Glacier Media Inc (TSE:GVC) is a small-cap stock with a market capitalization of CA$87.99m. While investors primarily focus on the growth potential and competitive landscape of the small-cap companies, they end up ignoring a key aspect, which could be the biggest threat to its existence: its financial health. Why is it important? Since GVC is loss-making right now, it’s essential to assess the current state of its operations and pathway to profitability. Here are a few basic checks that are good enough to have a broad overview of the company’s financial strength. However, since I only look at basic financial figures, I’d encourage you to dig deeper yourself into GVC here.
How much cash does GVC generate through its operations?
GVC has shrunken its total debt levels in the last twelve months, from CA$53.61m to CA$43.96m , which is made up of current and long term debt. With this debt repayment, GVC’s cash and short-term investments stands at CA$3.89m , ready to deploy into the business. On top of this, GVC has generated cash from operations of CA$12.01m over the same time period, resulting in an operating cash to total debt ratio of 27.31%, signalling that GVC’s debt is appropriately covered by operating cash. This ratio can also be interpreted as a measure of efficiency for unprofitable businesses since metrics such as return on asset (ROA) requires positive earnings. In GVC’s case, it is able to generate 0.27x cash from its debt capital.

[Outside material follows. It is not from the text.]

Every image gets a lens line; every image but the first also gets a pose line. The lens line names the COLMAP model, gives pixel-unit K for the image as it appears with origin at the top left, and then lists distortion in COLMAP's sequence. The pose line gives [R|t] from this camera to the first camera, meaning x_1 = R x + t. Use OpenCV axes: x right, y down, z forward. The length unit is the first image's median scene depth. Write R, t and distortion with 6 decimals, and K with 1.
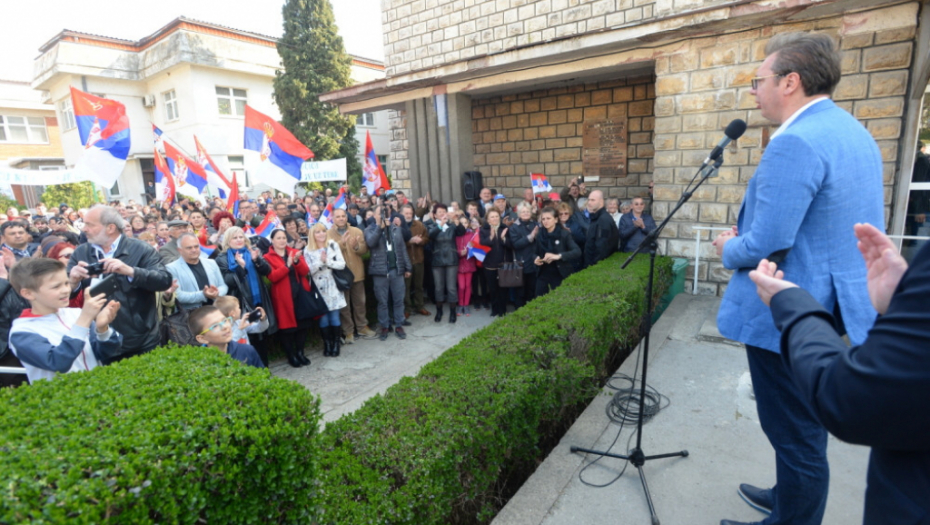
lens RADIAL K [[451.1, 0, 463.2], [0, 451.1, 252.5], [0, 0, 1]] dist [-0.003289, 0.008445]
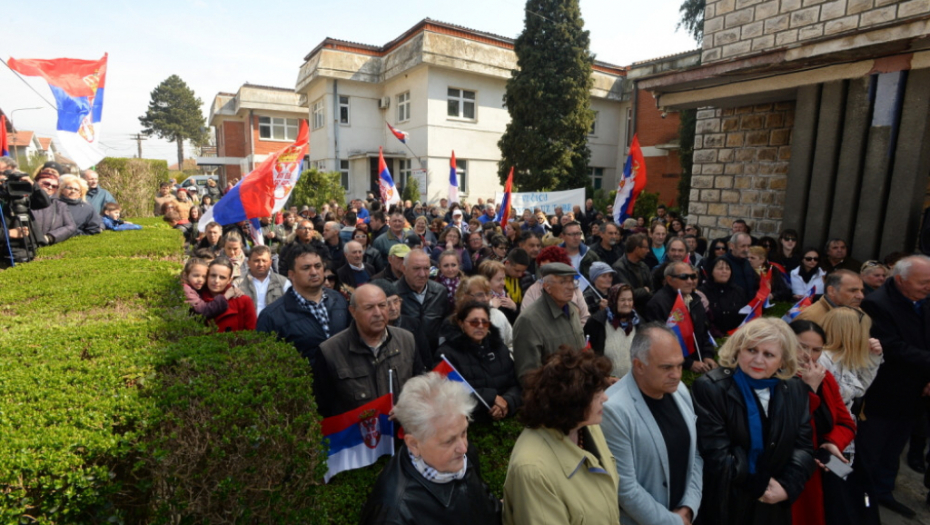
lens RADIAL K [[442.6, 0, 465.0], [0, 442.6, 262.5], [0, 0, 1]] dist [-0.003945, 0.000150]
pose [[0.934675, 0.130553, -0.330665, -0.149798], [-0.131006, 0.991159, 0.021018, -0.017631], [0.330485, 0.023674, 0.943514, 0.117412]]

Can GVC pay its short-term liabilities?
Looking at GVC’s most recent CA$39.88m liabilities, it appears that the company has been able to meet these obligations given the level of current assets of CA$43.65m, with a current ratio of 1.09x. Generally, for Media companies, this is a reasonable ratio as there’s enough of a cash buffer without holding too capital in low return investments.
Is GVC’s debt level acceptable?GVC’s level of debt is appropriate relative to its total equity, at 27.85%. GVC is not taking on too much debt commitment, which may be constraining for future growth. Investors’ risk associated with debt is very low with GVC, and the company has plenty of headroom and ability to raise debt should it need to in the future.
GVC’s debt level is appropriate for a company its size, and it is also able to generate sufficient cash flow coverage, meaning it has been able to put its debt in good use. Furthermore, the company exhibits an ability to meet its near term obligations should an adverse event occur. I admit this is a fairly basic analysis for GVC’s financial health. Other important fundamentals need to be considered alongside. I recommend you continue to research Glacier Media to get a better picture of the stock by looking at:
- Valuation: What is GVC worth today? Is the stock undervalued, even when its growth outlook is factored into its intrinsic value? The intrinsic value infographic in our free research report helps visualize whether GVC is currently mispriced by the market.
- Historical Performance: What has GVC’s returns been like over the past? Go into more detail in the past track record analysis and take a look at the free visual representations of our analysis for more clarity.
- Other High-Performing Stocks: Are there other stocks that provide better prospects with proven track records? Explore our free list of these great stocks here.